I’m working on a change to the layout algorithm, and I noted that test/CodeGen/ARM/cmpxchg-weak.ll was affected.

Normally, that would be fine, but I noted that the layout changed the fallthrough from the success case to the failure case. I was surprised to see that the success case isn’t annotated with a branch weight by AtomicExpandPass.cpp

Would it make sense to annotate the success case as more likely when we expand the intrinsic to help guarantee that the success case remains the fallthrough?
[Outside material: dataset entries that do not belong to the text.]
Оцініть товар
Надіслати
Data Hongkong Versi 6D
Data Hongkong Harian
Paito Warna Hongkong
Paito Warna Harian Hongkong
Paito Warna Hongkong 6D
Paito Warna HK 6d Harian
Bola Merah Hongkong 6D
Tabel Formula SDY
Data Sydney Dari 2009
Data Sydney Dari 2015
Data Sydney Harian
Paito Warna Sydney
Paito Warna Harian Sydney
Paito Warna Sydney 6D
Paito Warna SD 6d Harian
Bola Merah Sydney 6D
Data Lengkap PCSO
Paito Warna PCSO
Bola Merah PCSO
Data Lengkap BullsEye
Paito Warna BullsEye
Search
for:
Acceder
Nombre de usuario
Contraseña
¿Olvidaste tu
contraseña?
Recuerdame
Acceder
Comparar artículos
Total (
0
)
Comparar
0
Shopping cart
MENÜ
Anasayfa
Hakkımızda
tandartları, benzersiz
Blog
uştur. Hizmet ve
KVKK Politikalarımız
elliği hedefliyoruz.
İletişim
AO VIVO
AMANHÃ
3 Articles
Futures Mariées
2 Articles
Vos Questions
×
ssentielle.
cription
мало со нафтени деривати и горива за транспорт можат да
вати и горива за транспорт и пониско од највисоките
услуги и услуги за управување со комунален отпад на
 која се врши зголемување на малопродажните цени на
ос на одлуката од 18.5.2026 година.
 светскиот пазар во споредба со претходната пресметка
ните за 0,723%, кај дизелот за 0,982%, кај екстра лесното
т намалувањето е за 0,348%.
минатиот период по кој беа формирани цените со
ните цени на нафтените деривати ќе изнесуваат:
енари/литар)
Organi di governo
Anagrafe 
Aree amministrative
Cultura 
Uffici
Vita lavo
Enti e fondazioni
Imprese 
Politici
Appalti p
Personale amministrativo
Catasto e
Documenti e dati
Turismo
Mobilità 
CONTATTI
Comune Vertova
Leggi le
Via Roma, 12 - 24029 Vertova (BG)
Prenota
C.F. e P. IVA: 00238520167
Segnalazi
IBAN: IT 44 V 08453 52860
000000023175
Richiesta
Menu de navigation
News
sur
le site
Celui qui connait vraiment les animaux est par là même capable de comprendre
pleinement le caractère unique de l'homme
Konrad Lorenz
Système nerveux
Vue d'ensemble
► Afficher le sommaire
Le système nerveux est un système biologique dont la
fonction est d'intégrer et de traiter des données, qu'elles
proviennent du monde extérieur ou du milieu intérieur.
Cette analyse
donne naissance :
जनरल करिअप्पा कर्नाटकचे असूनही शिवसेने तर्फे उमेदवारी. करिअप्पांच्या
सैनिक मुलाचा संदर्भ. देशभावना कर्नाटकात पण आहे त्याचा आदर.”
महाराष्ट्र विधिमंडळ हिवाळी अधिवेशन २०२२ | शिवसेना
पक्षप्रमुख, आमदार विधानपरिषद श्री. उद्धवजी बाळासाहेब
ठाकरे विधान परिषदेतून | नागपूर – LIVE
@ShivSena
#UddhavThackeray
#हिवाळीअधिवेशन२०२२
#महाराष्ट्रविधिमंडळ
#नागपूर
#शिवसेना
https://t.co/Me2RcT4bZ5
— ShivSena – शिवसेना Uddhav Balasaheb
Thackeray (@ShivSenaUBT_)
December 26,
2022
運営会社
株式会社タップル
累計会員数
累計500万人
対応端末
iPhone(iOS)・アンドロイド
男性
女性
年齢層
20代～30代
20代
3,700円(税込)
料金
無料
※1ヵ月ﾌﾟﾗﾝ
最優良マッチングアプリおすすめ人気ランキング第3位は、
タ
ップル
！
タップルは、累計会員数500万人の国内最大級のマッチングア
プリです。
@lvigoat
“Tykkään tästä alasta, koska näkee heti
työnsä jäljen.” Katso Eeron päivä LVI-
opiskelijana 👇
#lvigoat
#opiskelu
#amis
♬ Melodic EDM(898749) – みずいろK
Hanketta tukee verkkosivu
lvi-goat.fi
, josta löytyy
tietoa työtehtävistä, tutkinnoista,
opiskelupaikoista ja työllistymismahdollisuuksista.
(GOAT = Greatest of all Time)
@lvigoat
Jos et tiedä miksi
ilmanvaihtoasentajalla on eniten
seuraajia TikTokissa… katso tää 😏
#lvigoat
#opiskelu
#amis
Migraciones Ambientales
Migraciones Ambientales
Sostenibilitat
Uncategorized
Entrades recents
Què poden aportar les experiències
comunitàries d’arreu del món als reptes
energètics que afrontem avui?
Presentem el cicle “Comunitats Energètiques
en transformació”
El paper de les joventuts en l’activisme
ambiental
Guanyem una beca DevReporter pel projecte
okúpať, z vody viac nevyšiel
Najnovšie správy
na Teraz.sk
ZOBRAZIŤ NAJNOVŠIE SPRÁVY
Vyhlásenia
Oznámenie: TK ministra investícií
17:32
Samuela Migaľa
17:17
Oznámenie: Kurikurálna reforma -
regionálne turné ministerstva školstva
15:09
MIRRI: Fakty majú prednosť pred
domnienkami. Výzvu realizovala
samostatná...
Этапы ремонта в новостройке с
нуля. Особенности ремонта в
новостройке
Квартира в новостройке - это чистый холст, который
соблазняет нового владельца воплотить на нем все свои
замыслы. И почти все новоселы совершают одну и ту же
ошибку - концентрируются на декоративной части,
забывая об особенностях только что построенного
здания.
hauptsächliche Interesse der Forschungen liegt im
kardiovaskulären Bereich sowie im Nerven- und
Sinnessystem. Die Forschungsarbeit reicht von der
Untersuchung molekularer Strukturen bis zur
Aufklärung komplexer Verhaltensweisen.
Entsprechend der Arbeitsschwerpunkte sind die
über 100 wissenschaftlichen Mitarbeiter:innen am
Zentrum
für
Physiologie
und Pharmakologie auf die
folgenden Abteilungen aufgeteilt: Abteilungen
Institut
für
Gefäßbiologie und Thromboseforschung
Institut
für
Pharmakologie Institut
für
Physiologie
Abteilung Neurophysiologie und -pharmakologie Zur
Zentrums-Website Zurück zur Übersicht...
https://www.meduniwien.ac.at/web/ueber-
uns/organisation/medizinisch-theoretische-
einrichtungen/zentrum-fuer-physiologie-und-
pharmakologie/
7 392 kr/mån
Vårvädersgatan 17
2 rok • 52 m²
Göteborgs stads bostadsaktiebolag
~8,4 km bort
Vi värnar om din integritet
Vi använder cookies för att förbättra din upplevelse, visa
Even a 2:1 or 3:2 weighting would correct the layout issue I noted.

Thanks,
Kyle.

From: "Kyle Butt via llvm-dev" <llvm-dev@lists.llvm.org>
To: "Tim Northover" <t.p.northover@gmail.com>
Cc: "LLVM Developers" <llvm-dev@lists.llvm.org>
Sent: Monday, December 12, 2016 11:30:32 AM
Subject: [llvm-dev] AtomicExpandPass and branch weighting

I'm working on a change to the layout algorithm, and I noted that
test/CodeGen/ARM/cmpxchg-weak.ll was affected.

Normally, that would be fine, but I noted that the layout changed the
fallthrough from the success case to the failure case. I was
surprised to see that the success case isn't annotated with a branch
weight by AtomicExpandPass.cpp

Would it make sense to annotate the success case as more likely when
we expand the intrinsic to help guarantee that the success case
remains the fallthrough?

Certainly makes sense to me.

-Hal

Seems reasonable.

I'd note additionally that on some architectures, that the success block *must* be the fallthrough case (that is to say: you must not have any taken branches between the load-linked and store-conditional) in order to have an architectural guarantee that two such loops on different CPUs won't livelock against eachother.

Seems reasonable.

I'd note additionally that on some architectures, that the success block
*must* be the fallthrough case (that is to say: you must not have any taken
branches between the load-linked and store-conditional) in order to have an
architectural guarantee that two such loops on different CPUs won't
livelock against eachother.

Do we have a way to *require* that 2 blocks be laid out consecutively? I
don't think that we do. A hint is better than nothing, but not a guarantee.

Not as far as I know. (Of course, we also ought to be requiring that
there's no extraneous loads/stores between the ll/sc, which we also cannot
do, especially across basic blocks, but also need to do.)

I mostly mentioned that as a B.T.W. :slight_smile: